Gather all lines with "living" from the records.
^^^^^^^^^^^^^^^^
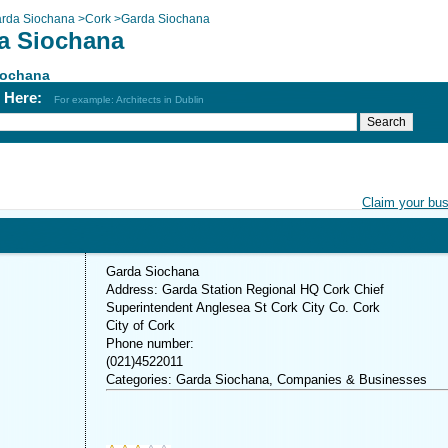
rda Siochana
>
Cork
>
Garda Siochana
a Siochana
iochana
h Here:
For example: Architects in Dublin
Claim your bu
Garda Siochana
Address: Garda Station Regional HQ Cork Chief
Superintendent Anglesea St Cork City Co. Cork
City of Cork
Phone number:
(021)4522011
Categories: Garda Siochana, Companies & Businesses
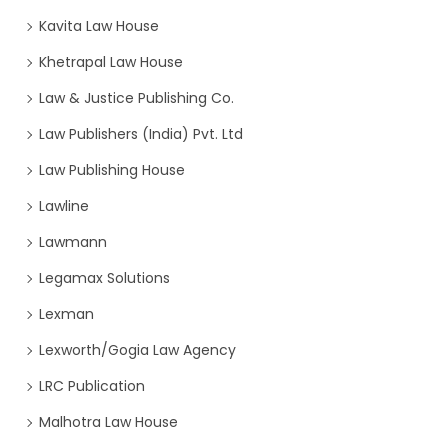
Kavita Law House
Khetrapal Law House
Law & Justice Publishing Co.
Law Publishers (India) Pvt. Ltd
Law Publishing House
Lawline
Lawmann
Legamax Solutions
Lexman
Lexworth/Gogia Law Agency
LRC Publication
Malhotra Law House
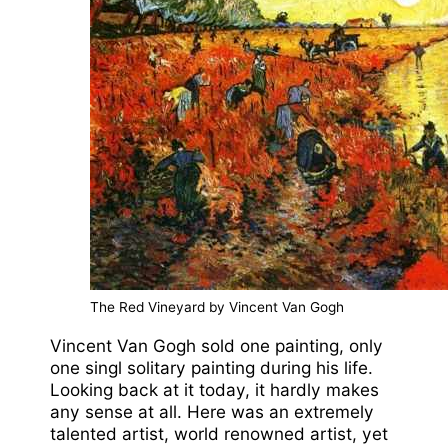
The Red Vineyard by Vincent Van Gogh
Vincent Van Gogh sold one painting, only
one singl solitary painting during his life.
Looking back at it today, it hardly makes
any sense at all. Here was an extremely
talented artist, world renowned artist, yet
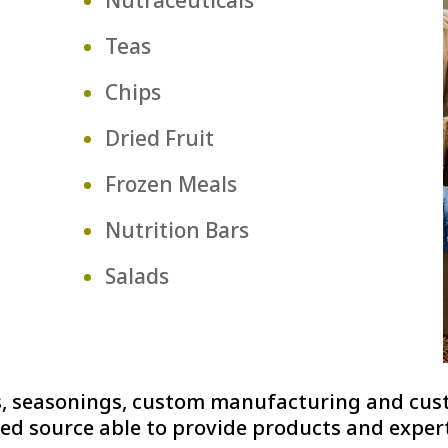
Teas
Chips
Dried Fruit
Frozen Meals
Nutrition Bars
Salads
ces, seasonings, custom manufacturing and cu
ed source able to provide products and experti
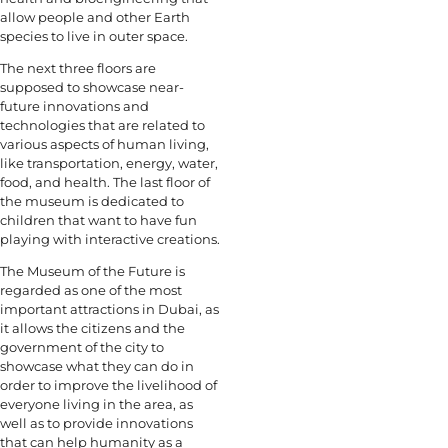
allow people and other Earth
species to live in outer space.
The next three floors are
supposed to showcase near-
future innovations and
technologies that are related to
various aspects of human living,
like transportation, energy, water,
food, and health. The last floor of
the museum is dedicated to
children that want to have fun
playing with interactive creations.
The Museum of the Future is
regarded as one of the most
important attractions in Dubai, as
it allows the citizens and the
government of the city to
showcase what they can do in
order to improve the livelihood of
everyone living in the area, as
well as to provide innovations
that can help humanity as a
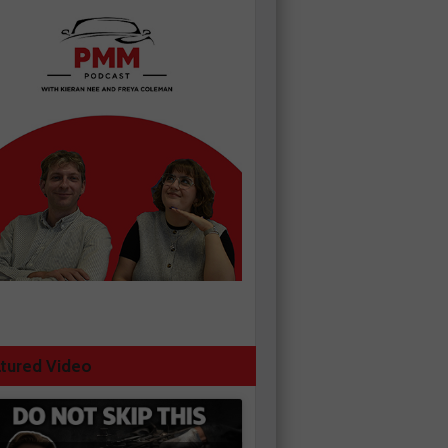
tured Video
^^^^^^^^^^^^^^^^
*ANSWER TO THIS EXERCISE*
various aspects of human living,
everyone living in the area, as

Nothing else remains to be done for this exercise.